Mas, se isto é verdade, então como sobreviveu o Expresso ao Semanário e a O Independente? Primeiro, pela sua prioridade e o prestígio acumulado antes de 74. Depois, porque o Semanário e O Independente, com um apoio financeiro precário, tinham fins políticos puramente tácticos e se esgotaram com eles. O mistério não está aí. O mistério está na fidelidade ao Expresso da classe média portuguesa (cuja iliteracia ele provavelmente reflecte) e na razão por que não apareceu, nem aparece, o concorrente sério de que o país precisa. A remoção de Saraiva é um sintoma de fracasso ou de fraqueza e a oportunidade é agora clara. Quem se arrisca?"
in Público
"Ao fim de mais de vinte anos, José António Saraiva levou o proverbial "pontapé para cima" e saiu do Expresso. O Expresso nasceu, durante a ditadura, por favor pessoal de Marcello Caetano. Marcello não queria "alienar" os "jovens liberais" que ao princípio o haviam apoiado e, quando eles se afastaram, para os conservar na periferia do regime, deixou que eles fizessem uma "associação independente" (a Sedes, que já morreu) e um jornal, o Expresso, que ainda existe. Muito diferente da imprensa da oposição clássica (a República, o Diário de Lisboa), bem informado, "moderno", subtil, antes de 74, o Expresso foi o símbolo e a esperança de uma vida democrática. Toda a gente o lia: em Portugal, em Angola, em Moçambique, na Guiné ou no exílio. Era o jornal que a história naquela altura pedia.
Veio a revolução e, a seguir, o PREC e o período confuso da tutela militar. O Expresso mudou. Balsemão e Marcelo (Rebelo de Sousa) foram para o Governo e nunca mais voltaram. A pretexto de uma "independência" dúbia, o jornal não passava de um saco onde cabia, e se metia, tudo: o bom e o mau, a esquerda e a direita, a notícia e o frete. Não por acaso, José António Saraiva chegou nesse momento a director. Perfeita encarnação da vacuidade, não incomodava ninguém. Pouco a pouco, o único objectivo do Expresso acabou por se tornar vender "papel" e ganhar dinheiro. A qualidade caiu e voltou a cair. Pouco a pouco, o 1.º caderno começou a roçar o vergonhoso: com informação da véspera, sem opinião e sem análise. Os suplementos, tirando o Actual e a Única, são molhos de publicidade "especializada"; e o Actual e a Única, os dois sobre o mortiço, raramente, aqui e ali, sobem acima da vulgaridade. O Expresso hoje não se lê. Hoje o Expresso é para folhear, e "leva" dez minutos.

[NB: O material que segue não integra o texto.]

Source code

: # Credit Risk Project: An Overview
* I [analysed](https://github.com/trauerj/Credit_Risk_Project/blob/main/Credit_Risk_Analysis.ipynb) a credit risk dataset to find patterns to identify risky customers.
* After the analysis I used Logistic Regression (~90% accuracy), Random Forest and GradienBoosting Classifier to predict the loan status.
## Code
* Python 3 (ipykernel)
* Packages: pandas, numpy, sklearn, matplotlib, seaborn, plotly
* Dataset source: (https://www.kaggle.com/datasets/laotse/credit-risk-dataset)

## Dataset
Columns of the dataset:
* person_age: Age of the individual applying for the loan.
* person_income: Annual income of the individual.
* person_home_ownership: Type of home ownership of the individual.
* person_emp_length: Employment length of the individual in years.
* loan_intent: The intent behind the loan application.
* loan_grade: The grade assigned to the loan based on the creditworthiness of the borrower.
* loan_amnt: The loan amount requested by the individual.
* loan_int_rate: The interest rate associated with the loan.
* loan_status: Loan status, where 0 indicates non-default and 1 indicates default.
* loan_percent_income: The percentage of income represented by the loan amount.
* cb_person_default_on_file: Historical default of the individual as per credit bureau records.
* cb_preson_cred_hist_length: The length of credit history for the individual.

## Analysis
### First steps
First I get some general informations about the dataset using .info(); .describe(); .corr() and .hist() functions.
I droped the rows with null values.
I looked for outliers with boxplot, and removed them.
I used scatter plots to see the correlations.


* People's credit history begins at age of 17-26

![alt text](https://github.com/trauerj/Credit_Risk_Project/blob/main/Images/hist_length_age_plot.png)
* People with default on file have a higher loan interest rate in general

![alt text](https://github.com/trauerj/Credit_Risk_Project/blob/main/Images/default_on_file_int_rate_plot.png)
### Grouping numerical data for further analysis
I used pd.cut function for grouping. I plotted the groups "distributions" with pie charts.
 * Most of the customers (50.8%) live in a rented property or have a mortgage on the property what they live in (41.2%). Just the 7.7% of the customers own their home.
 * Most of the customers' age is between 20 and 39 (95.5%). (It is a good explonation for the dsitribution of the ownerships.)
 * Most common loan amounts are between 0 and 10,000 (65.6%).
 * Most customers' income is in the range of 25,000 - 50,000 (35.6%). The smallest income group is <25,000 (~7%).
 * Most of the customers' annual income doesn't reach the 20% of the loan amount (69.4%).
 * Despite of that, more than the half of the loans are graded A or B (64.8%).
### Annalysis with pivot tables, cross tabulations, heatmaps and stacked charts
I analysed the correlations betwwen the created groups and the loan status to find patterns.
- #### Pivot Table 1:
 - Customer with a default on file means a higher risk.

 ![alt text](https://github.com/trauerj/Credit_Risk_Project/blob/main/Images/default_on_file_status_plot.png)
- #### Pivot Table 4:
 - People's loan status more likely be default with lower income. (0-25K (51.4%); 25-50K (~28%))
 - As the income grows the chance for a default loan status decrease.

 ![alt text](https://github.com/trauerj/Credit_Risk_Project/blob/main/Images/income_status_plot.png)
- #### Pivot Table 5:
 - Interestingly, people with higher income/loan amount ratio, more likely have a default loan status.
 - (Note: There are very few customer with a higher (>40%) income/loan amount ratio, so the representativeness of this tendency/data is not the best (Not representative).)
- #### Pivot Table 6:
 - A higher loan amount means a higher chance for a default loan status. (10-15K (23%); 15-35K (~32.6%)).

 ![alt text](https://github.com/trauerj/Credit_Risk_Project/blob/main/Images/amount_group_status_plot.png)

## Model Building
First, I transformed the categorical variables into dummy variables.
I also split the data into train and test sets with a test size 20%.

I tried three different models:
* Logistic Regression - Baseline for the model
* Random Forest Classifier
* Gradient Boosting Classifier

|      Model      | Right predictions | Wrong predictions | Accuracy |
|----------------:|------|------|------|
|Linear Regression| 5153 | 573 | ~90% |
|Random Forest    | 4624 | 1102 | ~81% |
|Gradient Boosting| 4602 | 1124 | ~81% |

Mas, se isto é verdade, então como sobreviveu o Expresso ao Semanário e a O Independente? Primeiro, pela sua prioridade e o prestígio acumulado antes de 74. Depois, porque o Semanário e O Independente, com um apoio financeiro precário, tinham fins políticos puramente tácticos e se esgotaram com eles. O mistério não está aí. O mistério está na fidelidade ao Expresso da classe média portuguesa (cuja iliteracia ele provavelmente reflecte) e na razão por que não apareceu, nem aparece, o concorrente sério de que o país precisa. A remoção de Saraiva é um sintoma de fracasso ou de fraqueza e a oportunidade é agora clara. Quem se arrisca?"